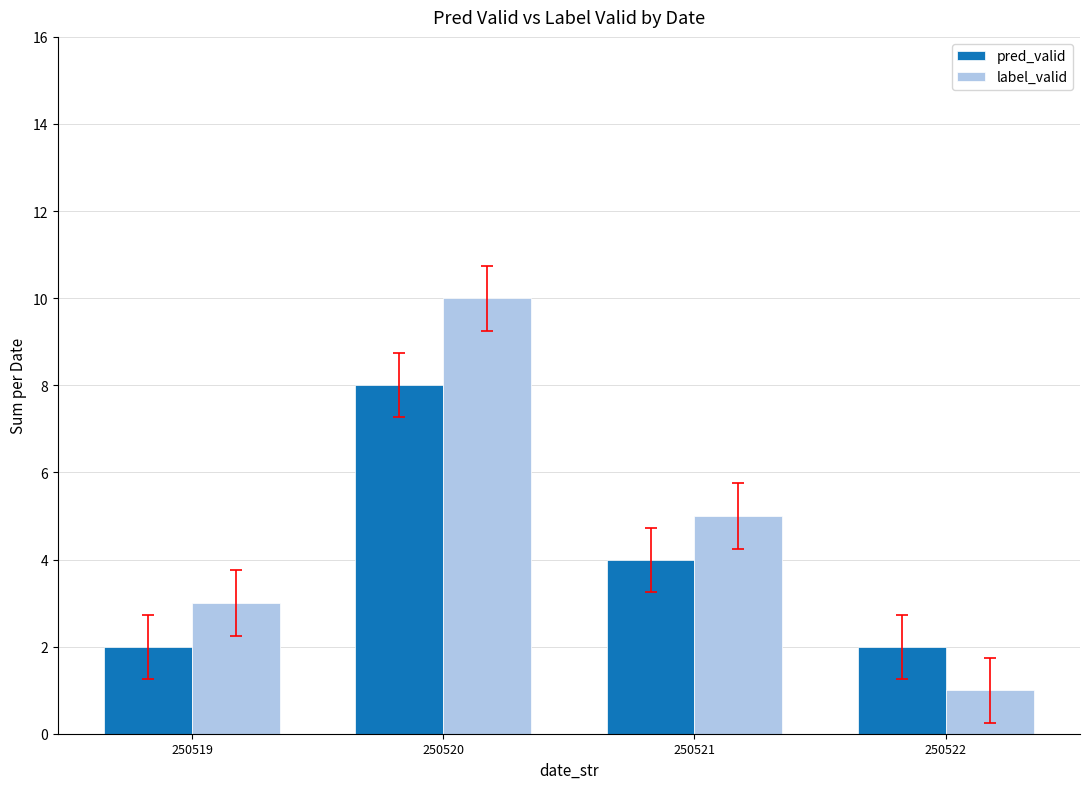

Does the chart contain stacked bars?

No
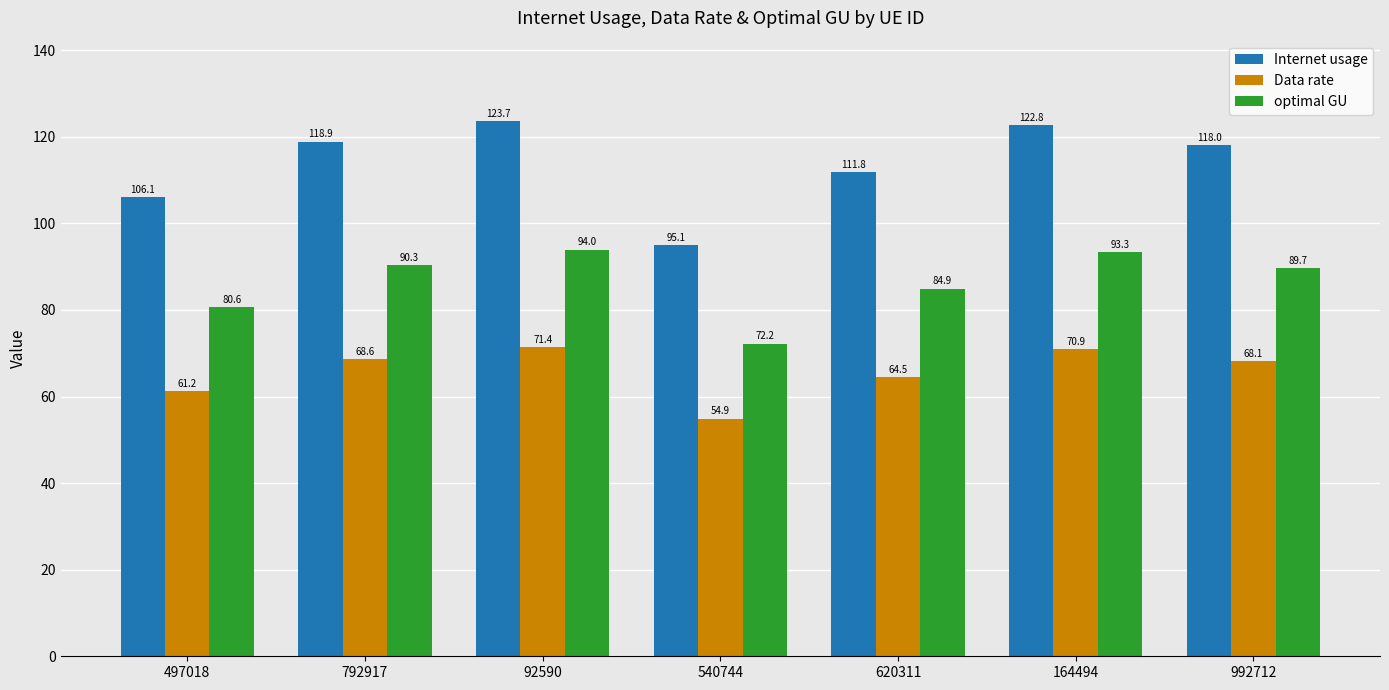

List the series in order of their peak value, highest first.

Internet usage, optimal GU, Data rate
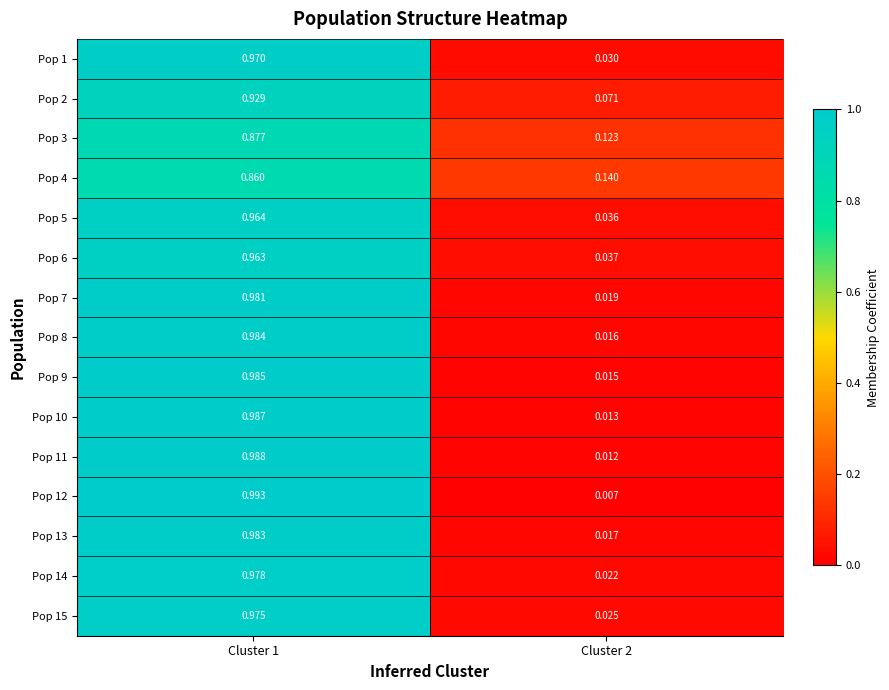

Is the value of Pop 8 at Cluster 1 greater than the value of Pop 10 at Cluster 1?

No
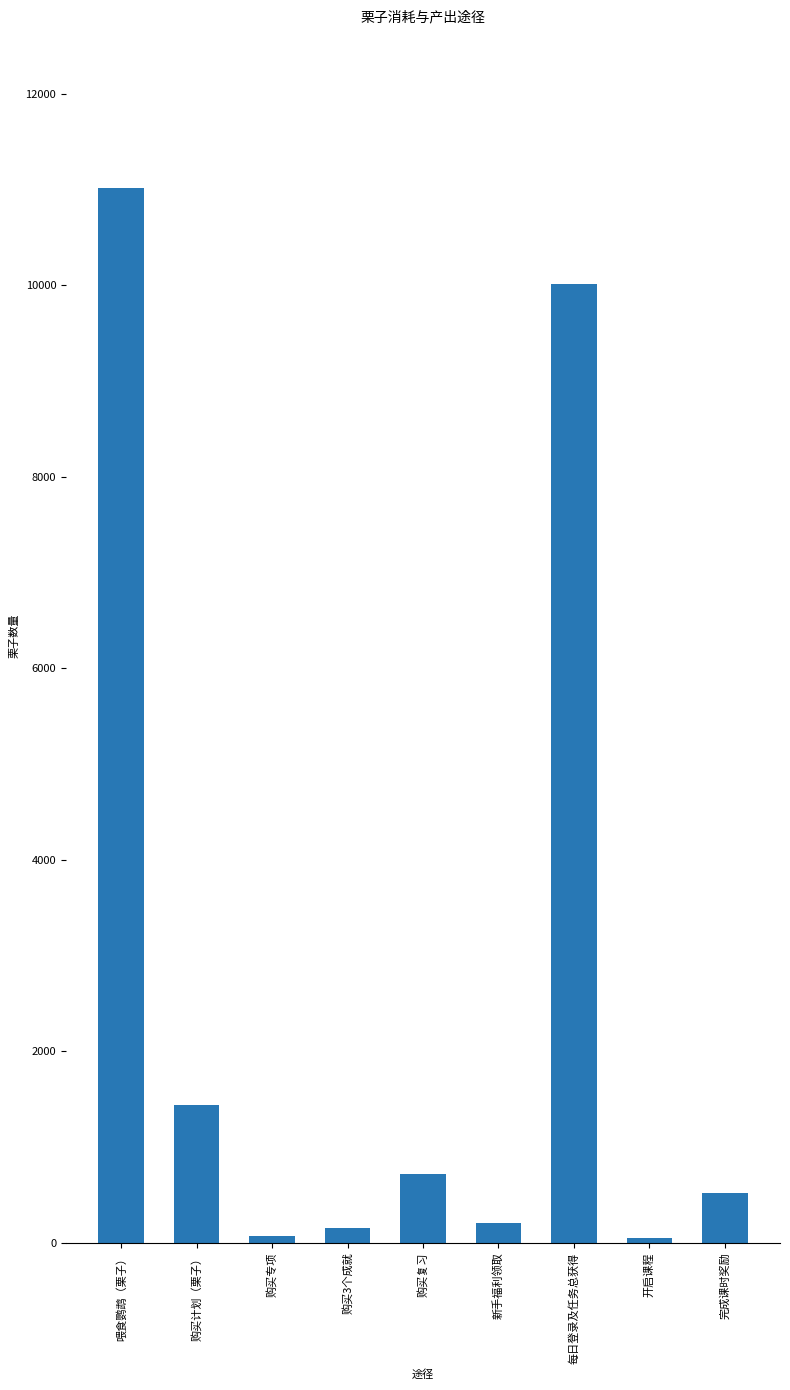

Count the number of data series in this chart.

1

* * * * *

Could you reproduce the whole listing above word for word, leaving out the pictures?

Does the chart contain stacked bars?

No

List the series in order of their peak value, highest first.

Internet usage, optimal GU, Data rate

Is the value of Pop 8 at Cluster 1 greater than the value of Pop 10 at Cluster 1?

No

Count the number of data series in this chart.

1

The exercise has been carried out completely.